What do I care about incense from Sheba or sweet calamus from a distant land? Your burnt offerings are not acceptable; your sacrifices do not please me.
Jeremiah 7:22 (NKJV)
For I did not speak to your fathers, or command them in the day that I brought them out of the land of Egypt, concerning burnt offerings or sacrifices.
I have no need of a bull from your stall or of goats from your pens, for every animal of the forest is mine, and the cattle on a thousand hills. I know every bird in the mountains, and the creatures of the field are mine. If I were hungry I would not tell you, for the world is mine, and all that is in it.
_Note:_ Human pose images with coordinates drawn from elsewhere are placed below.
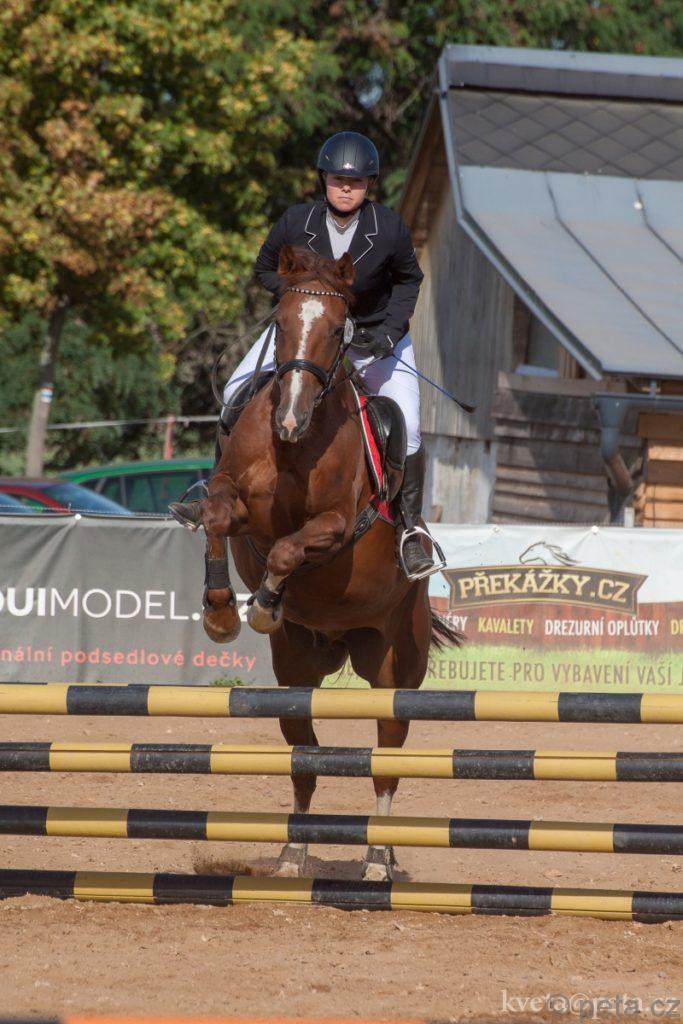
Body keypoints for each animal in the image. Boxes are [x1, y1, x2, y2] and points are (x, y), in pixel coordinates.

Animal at [197, 244, 461, 881]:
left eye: (340, 330)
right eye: (282, 320)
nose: (289, 421)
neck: (296, 446)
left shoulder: (336, 525)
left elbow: (290, 548)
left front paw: (264, 605)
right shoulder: (235, 502)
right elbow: (217, 517)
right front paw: (220, 612)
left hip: (395, 669)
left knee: (386, 760)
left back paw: (377, 860)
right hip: (297, 671)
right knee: (305, 755)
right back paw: (293, 855)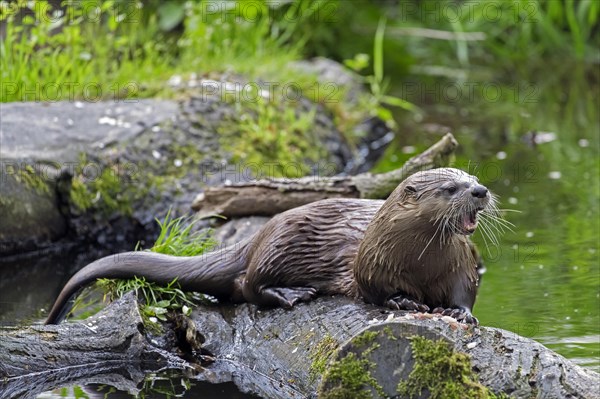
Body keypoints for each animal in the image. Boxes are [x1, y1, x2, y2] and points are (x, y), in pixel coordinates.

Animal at [45, 167, 496, 326]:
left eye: (473, 177)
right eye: (451, 188)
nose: (480, 190)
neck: (421, 265)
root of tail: (254, 239)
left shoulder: (462, 267)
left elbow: (466, 292)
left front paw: (458, 312)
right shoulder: (372, 265)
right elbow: (375, 292)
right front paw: (403, 301)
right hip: (280, 244)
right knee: (248, 286)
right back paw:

Do I eat the flesh of bulls or drink the blood of goats?
"The multitude of your sacrifices - what are they to me?" says the LORD. "I have more than enough of burnt offerings, of rams and the fat of fattened animals; I have no pleasure in the blood of bulls and lambs and goats. When you come to appear before me, who has asked this of you, this trampling of my courts? Stop bringing meaningless offerings! Your incense is detestable to me. New Moons, Sabbaths and convocations - I cannot bear your evil assemblies."
God did approve of the Israelites' offerings, when they were offered properly and sincerely. Superficial, hypocritical offerings anger God, since hypocrisy angers God. Psalm 50 doesn't present a contradiction, since it merely states that God does not depend on offerings for sustenance, and there is no place in the Bible that says God is dependent on offerings.